箱の中身はなんじゃろな
最近、家で使っているパソコンが煩い。多分、ファンの動きが悪いんだろうなと思うが、分解して掃除するのは面倒なので放置している。
前の会社を辞めた時に出た、なけなしの退職金を全て使って作った自作PCであるが、何でそんなことをしたのかは思い出せない。使用OSはOpenSUSEである。これも何でそんなものにしたのかわからない。多分、前の会社を辞めて今の会社に移るまでの無職期間が暇だったんだろう。
だがパソコンを組み立てた経験というのは仕事で存外役に立つから侮れない。サーバのトラブルや、パソコンのグラフィックボードを入れ替えたりする時に、若干であれど中身を把握していれば、安心して触ることが出来る。
誰しも、知らないものを触るのは怖い。
ある病院で、保守資料には載っていない謎の装置を発見した。それは一見するとUSBメモリのような大きさで、サーバの後ろにひっそりと突き刺さっていた。埃が積もっていて、最近つけられたものでないことは歴然だった。
誰かがデータを抜こうとしてUSBを差したのだろうか? そしてそのまま忘れてしまった?
もしそうであれば、クレームものだ。情報漏洩の危険ありとして、おえらいさんが雁首並べて頭を下げるレベルである。

▸ 課題
サーバの謎の装置についての文章の続きを、最後の文の直後から記述すること。 項目は、サーバの謎の装置についての文章とは別個の資料である。

[保存データ]
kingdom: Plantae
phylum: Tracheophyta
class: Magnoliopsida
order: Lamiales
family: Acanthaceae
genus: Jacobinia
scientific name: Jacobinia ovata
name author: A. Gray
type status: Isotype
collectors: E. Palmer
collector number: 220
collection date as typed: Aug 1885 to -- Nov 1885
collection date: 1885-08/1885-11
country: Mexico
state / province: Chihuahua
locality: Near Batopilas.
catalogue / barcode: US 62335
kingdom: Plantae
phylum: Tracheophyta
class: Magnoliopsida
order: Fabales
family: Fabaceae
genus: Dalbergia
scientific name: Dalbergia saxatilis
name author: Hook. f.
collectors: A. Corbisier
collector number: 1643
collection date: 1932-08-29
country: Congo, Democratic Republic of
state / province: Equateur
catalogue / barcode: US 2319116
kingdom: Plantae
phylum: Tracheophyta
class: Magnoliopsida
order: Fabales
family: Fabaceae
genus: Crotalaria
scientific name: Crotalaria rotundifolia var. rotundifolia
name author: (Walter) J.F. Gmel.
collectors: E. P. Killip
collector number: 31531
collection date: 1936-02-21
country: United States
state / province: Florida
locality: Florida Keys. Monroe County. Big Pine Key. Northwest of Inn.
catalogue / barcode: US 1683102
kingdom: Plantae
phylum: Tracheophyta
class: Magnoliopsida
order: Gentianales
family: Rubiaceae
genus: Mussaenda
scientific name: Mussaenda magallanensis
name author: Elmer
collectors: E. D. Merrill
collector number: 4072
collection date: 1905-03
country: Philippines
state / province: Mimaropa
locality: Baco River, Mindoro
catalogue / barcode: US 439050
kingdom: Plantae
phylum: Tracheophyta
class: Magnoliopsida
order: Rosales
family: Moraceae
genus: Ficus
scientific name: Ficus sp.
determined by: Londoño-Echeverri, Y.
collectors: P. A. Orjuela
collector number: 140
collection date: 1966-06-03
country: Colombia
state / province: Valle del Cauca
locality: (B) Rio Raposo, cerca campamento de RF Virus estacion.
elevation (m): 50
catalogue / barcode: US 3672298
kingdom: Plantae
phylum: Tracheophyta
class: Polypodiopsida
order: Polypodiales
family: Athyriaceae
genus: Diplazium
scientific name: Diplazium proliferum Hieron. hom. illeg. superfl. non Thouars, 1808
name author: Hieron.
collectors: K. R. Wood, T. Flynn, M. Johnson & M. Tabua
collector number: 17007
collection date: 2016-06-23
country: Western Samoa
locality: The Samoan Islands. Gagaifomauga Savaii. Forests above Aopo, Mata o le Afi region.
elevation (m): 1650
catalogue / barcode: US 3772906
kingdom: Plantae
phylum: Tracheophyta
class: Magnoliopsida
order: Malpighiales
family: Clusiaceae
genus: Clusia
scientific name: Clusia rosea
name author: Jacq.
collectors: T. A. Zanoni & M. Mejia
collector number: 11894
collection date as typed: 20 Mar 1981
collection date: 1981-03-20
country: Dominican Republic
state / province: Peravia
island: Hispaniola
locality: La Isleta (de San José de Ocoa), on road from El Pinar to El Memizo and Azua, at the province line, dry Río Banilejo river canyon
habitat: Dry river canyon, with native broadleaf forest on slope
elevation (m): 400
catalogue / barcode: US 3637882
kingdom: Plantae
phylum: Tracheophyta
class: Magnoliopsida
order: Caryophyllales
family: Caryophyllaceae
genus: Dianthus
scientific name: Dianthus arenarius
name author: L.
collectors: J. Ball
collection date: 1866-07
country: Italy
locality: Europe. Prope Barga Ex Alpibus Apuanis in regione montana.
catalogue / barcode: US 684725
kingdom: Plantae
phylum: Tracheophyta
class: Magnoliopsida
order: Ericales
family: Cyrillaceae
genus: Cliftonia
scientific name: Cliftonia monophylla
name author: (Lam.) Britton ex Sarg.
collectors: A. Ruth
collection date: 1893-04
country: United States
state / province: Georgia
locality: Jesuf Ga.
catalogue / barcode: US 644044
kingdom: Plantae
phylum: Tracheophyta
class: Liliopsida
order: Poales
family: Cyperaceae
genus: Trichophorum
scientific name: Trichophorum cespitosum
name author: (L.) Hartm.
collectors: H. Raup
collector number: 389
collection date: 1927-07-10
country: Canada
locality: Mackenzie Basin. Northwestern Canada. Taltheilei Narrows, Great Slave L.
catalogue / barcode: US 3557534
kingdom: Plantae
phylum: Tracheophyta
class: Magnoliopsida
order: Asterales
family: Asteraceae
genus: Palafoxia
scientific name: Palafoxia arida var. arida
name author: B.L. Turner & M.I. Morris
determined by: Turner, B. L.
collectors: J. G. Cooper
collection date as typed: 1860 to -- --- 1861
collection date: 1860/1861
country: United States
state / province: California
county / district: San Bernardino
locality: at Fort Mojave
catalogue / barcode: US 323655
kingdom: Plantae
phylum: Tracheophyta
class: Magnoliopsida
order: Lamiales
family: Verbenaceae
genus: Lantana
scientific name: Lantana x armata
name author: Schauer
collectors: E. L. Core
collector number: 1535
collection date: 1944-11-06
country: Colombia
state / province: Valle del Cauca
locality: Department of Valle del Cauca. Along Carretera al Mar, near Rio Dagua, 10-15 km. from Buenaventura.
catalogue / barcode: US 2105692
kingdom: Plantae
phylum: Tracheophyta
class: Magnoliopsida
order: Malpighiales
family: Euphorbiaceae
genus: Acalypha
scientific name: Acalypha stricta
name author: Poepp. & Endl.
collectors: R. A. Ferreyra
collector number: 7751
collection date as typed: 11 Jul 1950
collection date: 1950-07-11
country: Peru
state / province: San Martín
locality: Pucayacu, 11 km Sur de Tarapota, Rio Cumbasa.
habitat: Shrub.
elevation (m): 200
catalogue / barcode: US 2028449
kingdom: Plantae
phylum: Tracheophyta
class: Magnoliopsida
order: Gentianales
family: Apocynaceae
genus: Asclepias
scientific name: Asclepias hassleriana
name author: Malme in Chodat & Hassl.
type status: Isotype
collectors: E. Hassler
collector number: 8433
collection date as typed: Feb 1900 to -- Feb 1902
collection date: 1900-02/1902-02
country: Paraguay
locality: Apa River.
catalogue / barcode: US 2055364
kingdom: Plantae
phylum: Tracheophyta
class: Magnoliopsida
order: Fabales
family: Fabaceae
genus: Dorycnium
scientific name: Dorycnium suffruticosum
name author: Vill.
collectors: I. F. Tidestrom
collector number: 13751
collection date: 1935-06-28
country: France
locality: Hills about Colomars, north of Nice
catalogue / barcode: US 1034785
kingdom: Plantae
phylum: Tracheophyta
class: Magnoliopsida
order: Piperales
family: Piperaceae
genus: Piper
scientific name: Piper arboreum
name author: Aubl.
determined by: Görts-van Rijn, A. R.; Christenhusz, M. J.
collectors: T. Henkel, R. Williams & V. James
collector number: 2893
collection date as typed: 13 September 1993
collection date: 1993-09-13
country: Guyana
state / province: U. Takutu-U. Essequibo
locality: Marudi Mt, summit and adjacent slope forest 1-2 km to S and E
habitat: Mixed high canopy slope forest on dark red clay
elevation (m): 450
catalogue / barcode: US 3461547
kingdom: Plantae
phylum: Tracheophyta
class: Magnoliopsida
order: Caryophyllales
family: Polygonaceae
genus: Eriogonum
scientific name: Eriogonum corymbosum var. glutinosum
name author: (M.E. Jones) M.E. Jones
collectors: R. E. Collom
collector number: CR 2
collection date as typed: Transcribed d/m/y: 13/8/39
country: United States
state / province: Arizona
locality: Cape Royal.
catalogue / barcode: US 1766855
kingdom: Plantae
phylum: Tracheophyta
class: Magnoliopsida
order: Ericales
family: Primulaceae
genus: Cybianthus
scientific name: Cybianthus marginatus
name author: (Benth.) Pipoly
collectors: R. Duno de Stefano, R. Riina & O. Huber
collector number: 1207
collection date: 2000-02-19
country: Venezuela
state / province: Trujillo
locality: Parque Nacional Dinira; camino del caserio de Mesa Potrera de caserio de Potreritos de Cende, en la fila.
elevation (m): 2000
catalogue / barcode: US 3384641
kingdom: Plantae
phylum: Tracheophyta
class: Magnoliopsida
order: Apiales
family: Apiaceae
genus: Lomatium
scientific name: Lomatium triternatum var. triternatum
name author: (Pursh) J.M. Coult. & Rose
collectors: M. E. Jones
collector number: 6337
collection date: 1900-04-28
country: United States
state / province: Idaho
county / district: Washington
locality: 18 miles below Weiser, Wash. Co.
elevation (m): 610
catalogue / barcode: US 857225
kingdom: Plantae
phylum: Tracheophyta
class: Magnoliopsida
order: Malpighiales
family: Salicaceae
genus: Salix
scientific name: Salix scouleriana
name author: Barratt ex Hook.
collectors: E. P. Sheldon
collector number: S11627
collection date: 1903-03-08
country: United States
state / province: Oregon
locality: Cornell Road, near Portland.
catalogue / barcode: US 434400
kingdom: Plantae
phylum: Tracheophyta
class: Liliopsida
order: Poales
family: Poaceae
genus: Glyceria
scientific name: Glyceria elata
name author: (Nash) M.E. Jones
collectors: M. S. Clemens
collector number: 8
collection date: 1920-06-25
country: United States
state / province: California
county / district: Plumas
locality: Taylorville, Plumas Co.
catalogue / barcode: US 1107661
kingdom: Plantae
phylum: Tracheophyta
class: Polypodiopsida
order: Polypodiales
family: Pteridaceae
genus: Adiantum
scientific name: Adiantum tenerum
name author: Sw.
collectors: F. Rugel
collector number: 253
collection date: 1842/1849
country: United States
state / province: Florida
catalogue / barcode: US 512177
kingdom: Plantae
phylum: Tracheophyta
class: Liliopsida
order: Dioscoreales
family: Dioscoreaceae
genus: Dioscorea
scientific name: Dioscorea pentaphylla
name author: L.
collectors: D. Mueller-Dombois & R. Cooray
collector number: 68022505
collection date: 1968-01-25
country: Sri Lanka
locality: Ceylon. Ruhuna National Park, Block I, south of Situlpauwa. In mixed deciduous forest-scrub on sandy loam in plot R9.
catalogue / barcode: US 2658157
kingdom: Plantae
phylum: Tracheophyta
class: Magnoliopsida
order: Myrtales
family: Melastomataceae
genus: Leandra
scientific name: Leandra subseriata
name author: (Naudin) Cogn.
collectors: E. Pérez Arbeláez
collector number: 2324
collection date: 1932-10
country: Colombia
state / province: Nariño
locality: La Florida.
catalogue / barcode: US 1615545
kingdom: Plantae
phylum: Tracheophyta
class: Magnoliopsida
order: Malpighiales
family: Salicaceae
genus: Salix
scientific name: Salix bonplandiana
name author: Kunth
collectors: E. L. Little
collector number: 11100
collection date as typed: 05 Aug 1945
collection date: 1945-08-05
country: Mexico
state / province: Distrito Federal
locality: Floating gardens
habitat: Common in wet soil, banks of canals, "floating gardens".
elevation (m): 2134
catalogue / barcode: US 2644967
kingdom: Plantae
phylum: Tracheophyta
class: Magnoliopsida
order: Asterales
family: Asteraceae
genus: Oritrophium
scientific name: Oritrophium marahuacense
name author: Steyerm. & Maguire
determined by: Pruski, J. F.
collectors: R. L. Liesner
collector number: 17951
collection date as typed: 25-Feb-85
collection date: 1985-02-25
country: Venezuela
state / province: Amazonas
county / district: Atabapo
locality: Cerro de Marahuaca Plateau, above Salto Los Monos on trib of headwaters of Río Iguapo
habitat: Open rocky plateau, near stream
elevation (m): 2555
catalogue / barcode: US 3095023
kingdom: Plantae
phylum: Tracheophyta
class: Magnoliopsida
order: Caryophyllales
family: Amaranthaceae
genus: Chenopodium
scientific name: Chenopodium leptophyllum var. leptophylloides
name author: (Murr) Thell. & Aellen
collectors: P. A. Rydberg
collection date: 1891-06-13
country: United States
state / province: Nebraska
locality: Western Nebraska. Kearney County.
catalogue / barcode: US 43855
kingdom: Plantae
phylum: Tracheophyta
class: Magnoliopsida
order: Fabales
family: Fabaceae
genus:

▸ 解答
「これなんですかね?」
「抜いちゃう?」
何しろサーバ自体が古すぎるせいもあり、このUSBメモリみたいなものがどこでどうやって動いているかもわからない。一応刺さっているサーバにコンソールを繋いで確認したが、メモリ領域は検出出来なかった。
抜こうかどうしようか、皆で悩みながらその謎の物体を見つめる。誰も「じゃあ抜きます」と言わないのは責任を被るのが怖いからだ。
古いサーバというのは、予期しない動作を起こすことがある。USBメモリを差しただけでサーバが落ちてしまった、なんて話は珍しくもないし、逆も然りだ。
皆で「見なかったことにしようか」と話していると、唐突にそのメモリが光った。小さな緑色の光がチカチカと点滅して、再び元の状態になる。
すると続けて、別のサーバが動く音がして、私達には耳慣れた独特の処理音へ変わった。
わかった。
これ、このサーバと別のサーバを繋いでいる、データ送信機だ。
昔は今ほどネットワークに汎用性がなくて、独自の通信方法を使っていたところがあったと言う。その一つがこの病院だったのだ。
引っこ抜かなくてよかった。
そんなことをしたらサーバ間でやり取りしている重要なデータが全部ロストしてしまうところだった。
全員で胸を撫で下ろしながら、一歩ずつ静かにデータ送信機から距離を取る。正体が分かった今、恐れるべきは事故でそれが落ちてしまうことである。むしろよく十年間もサーバの後ろにしがみついていられたものだ。
そう感心しながら、皆でそのサーバから離れた。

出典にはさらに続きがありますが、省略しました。